The peer review team of seven met with a wide range of partners and staff at all levels to discuss how the service is currently run and how it performs. They looked at performance information, data and evidence from right across the service to form their opinion about our delivery and prospects for the future.

The key headlines for me from the review were their findings of strong leadership, effective local decision-making and an efficient, lean service. I was concerned that we may be too lean in places and this was born out from the review. The review was very positive with the peer challenge team concluding that the council is successfully investing in the highways infrastructure, harnessing the knowledge and energy in local communities to improve outcomes and delivering Swindon and Wiltshire Local Enterprise Partnership (LEP) schemes on time and to budget. This is an important finding as we are currently delivering over £40m of highways projects for the LEP. 

The council’s key strengths identified were: the service managed the termination of the highways contract and the very challenging procurement of the new contract effectively; harnessing the knowledge and energy in local communities has led to improved outcomes and additional funding; there is a clear positive intent amongst staff and partners to ensure the service is successful; strong and capable senior political leadership which gives clear and consistent vision; the case has been successfully made for investment in the infrastructure and in an asset management approach/methodology.


Areas for development included: clarity is needed about how the wider council vision and transformation cascades to the highways and transport service; to consider the development of a performance management framework to underpin delivery of strategic outcomes; ensure IT systems support integration and workflow/ feedback; recognise and plan for the risks associated with the significant challenges faced over the coming months with mobilisation of the new contract. 

It was extremely positive to have this external assurance and affirmation that most of what we are doing in Wiltshire is working very well.

Speak again soon.

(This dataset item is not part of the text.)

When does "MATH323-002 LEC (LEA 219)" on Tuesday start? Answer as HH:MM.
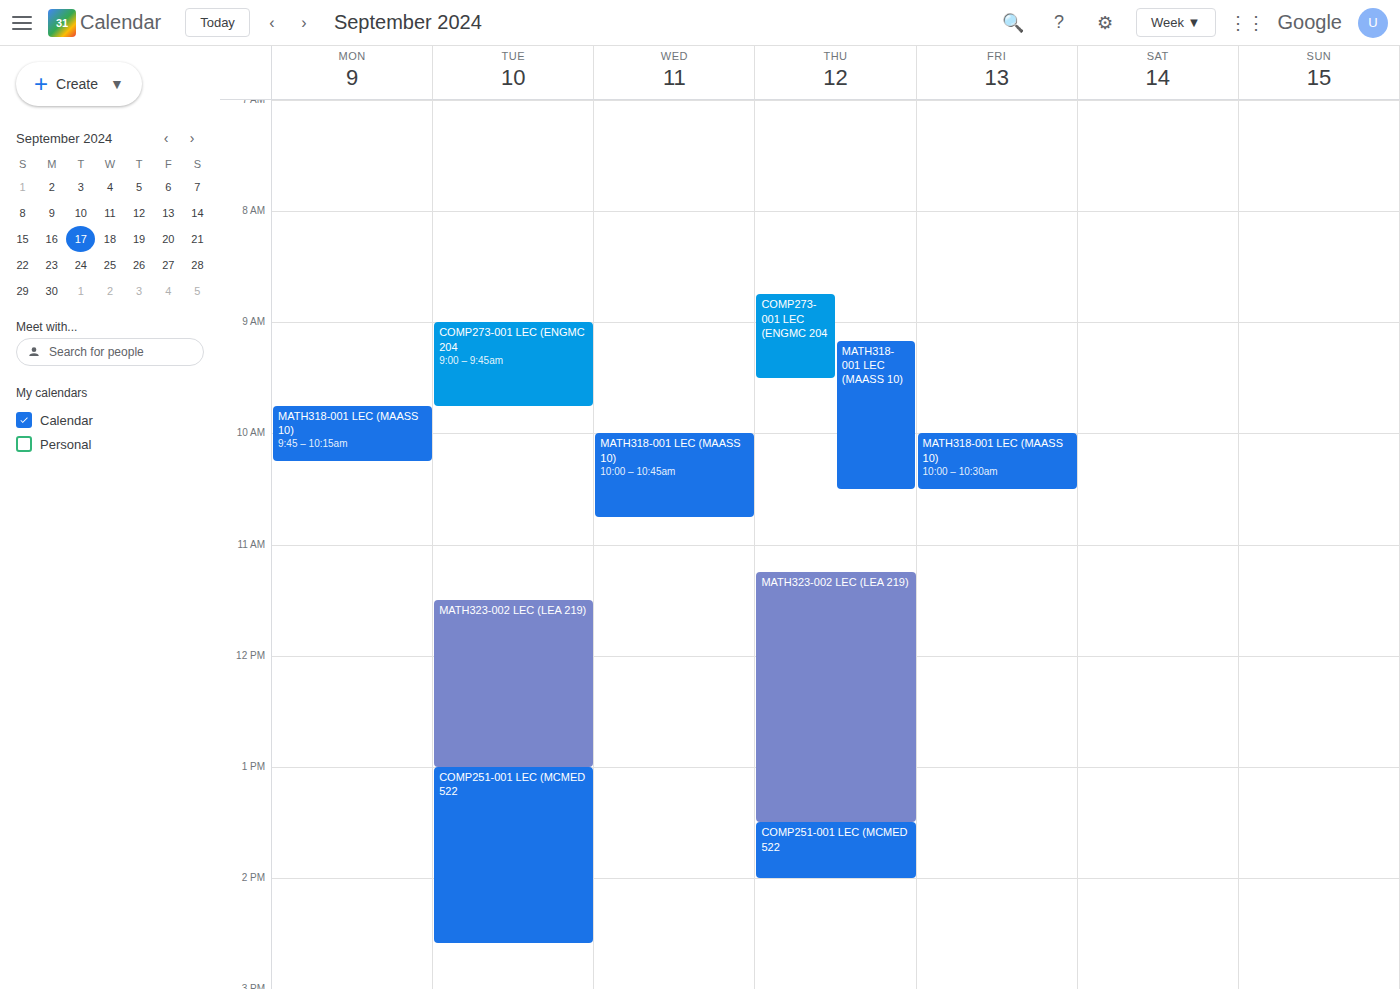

For daily updates, discussion, personal opinion, comment or just to connect or keep in touch you can follow me on Twitter at http://twitter.com/#!/drcarltonbrand. 

Carlton”

Friday, 12 February 2016

A failed dry January attempt

As you may have noticed I have taken a short break from my blog since just before Christmas. But with dry January out of the way (I lasted three full days), spring in sight (only another two weeks) and a very tricky budget almost set for ’16-17 I thought I’d better get writing again.

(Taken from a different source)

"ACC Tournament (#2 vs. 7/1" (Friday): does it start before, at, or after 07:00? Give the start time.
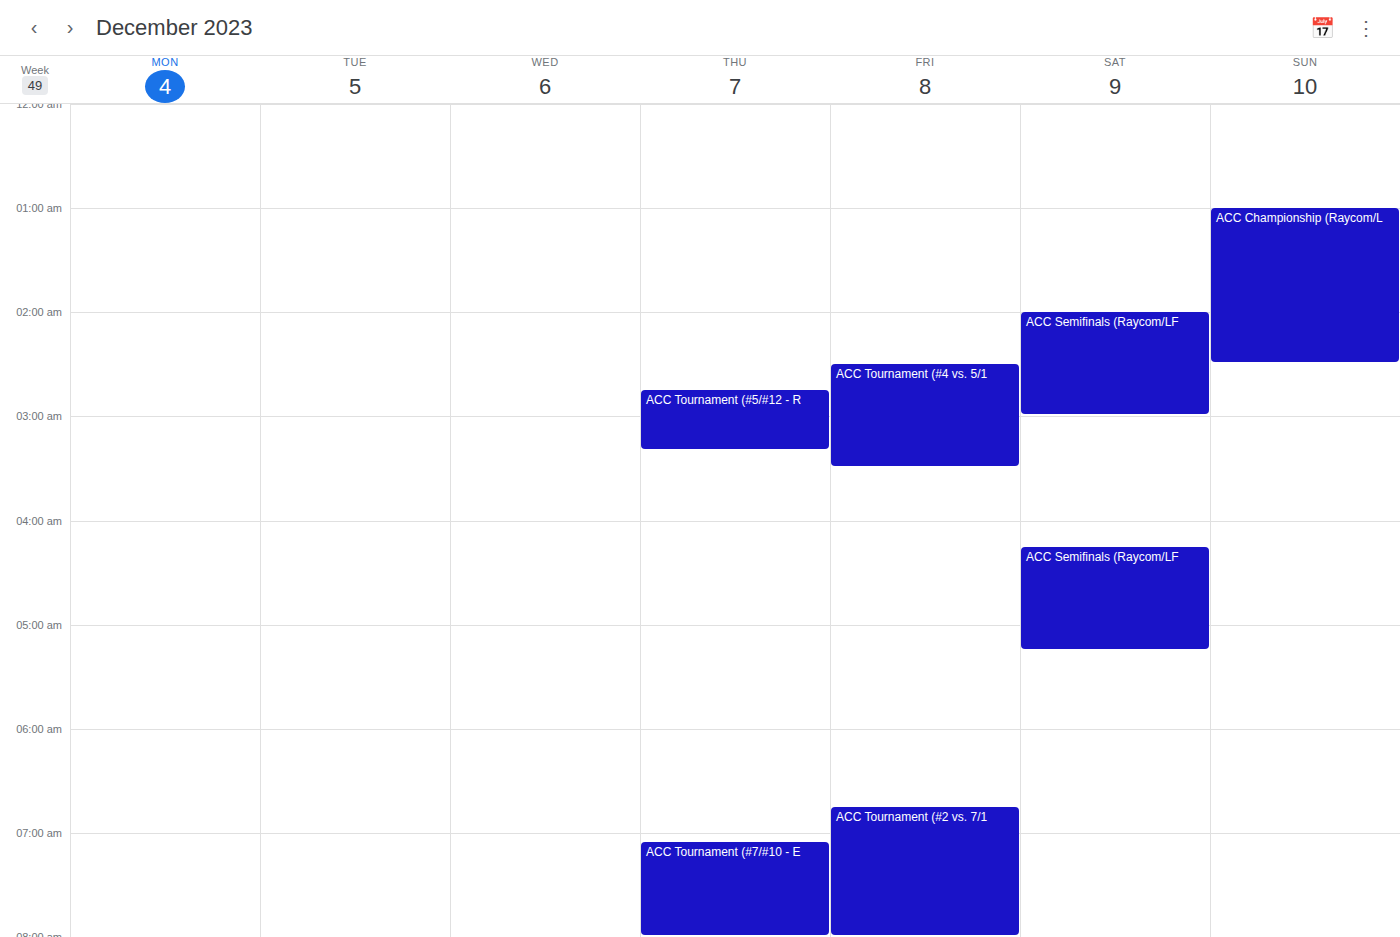
06:45 -- before 07:00, 15 minutes above the 07:00 line.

Despite not taking part in dry January after the 4th I have managed to put in a serious block of training for this years’ time trial season which opens in April and runs through to the end of August. I’m currently putting in over 100 miles a week in short 30 min bursts of 45km/h minimum. I have absolutely no idea whether this is helpful to my performance later in the year but it makes me feel quite good.

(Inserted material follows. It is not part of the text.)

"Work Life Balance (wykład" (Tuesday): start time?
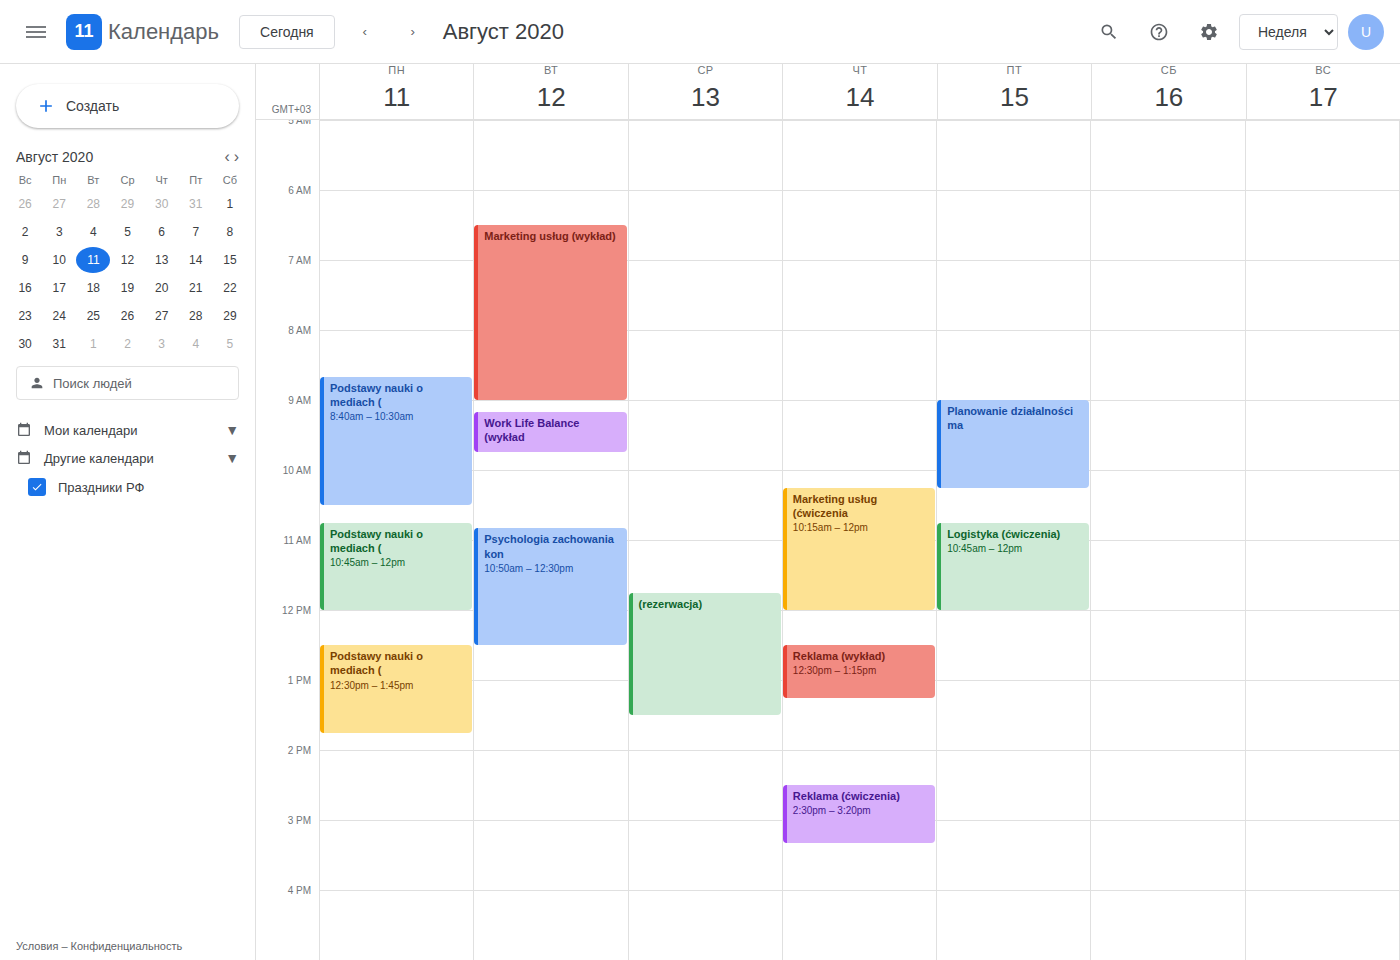
9:10 AM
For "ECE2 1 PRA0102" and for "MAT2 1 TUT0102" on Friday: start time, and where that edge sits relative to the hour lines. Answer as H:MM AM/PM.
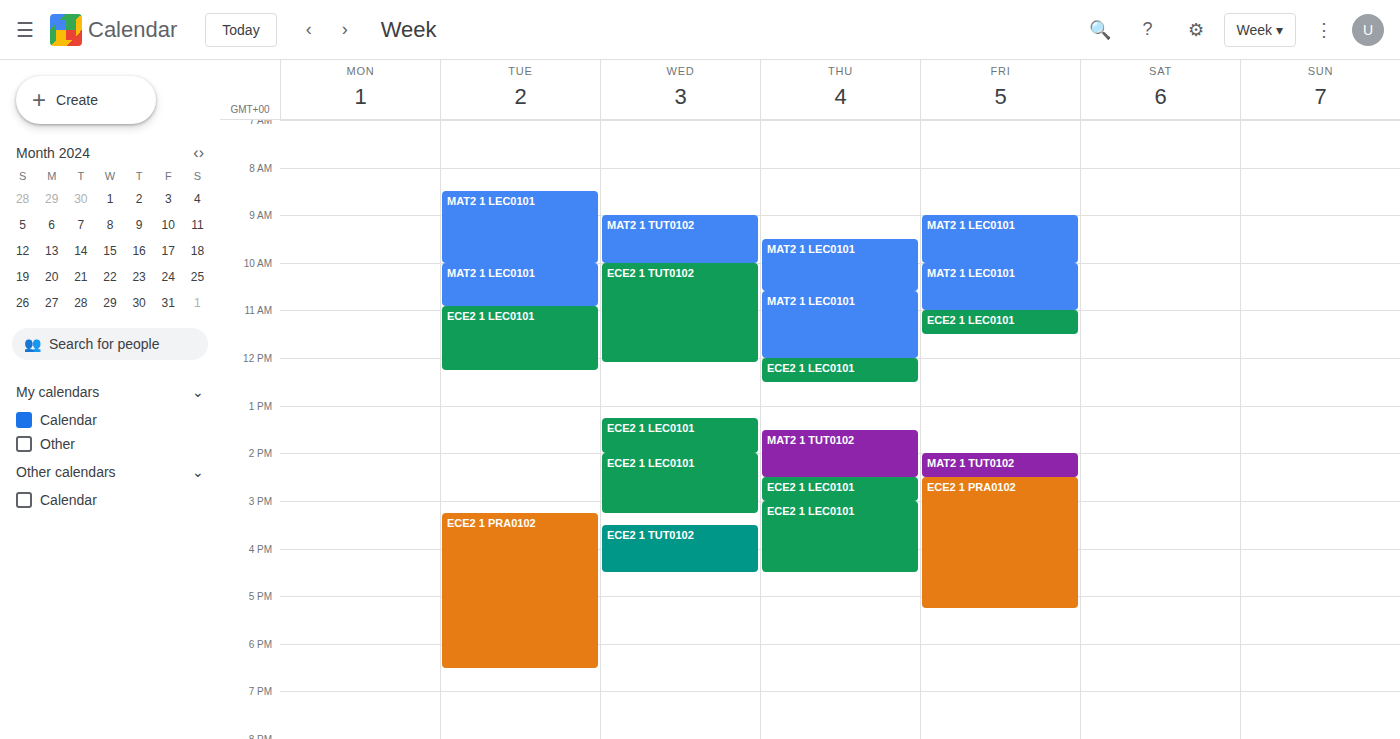
"ECE2 1 PRA0102": 2:30 PM, halfway between the 2 PM and 3 PM lines. "MAT2 1 TUT0102": 2:00 PM, exactly on the 2 PM line.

As you will have noticed there has been a lot of chatter about the budget settlement for local government over the last 6 weeks or so. It started immediately before Christmas when we were told that we would have an additional £4m removed from our funding. This is very late notice for such a large change but we worked through the holiday period to identify options of how we could deliver that challenge. This week on the same day Cabinet recommended their budget to Council we learned that we would be getting a transitional grant of £3m for 2 years to smooth the process of having all of our revenue support grant (RSG) removed before 2019-20. So you win some and then you lose some, but the impact is a reduction again. Council will set the budget at its meeting on February 23 and will consider a council tax rise of 2% and an additional social care levy of a further 2% (a 4% rise in total).

It will be good to get this protracted process behind us so that we can get on with delivery of important services to our citizens, clients, customers and consumers across Wiltshire.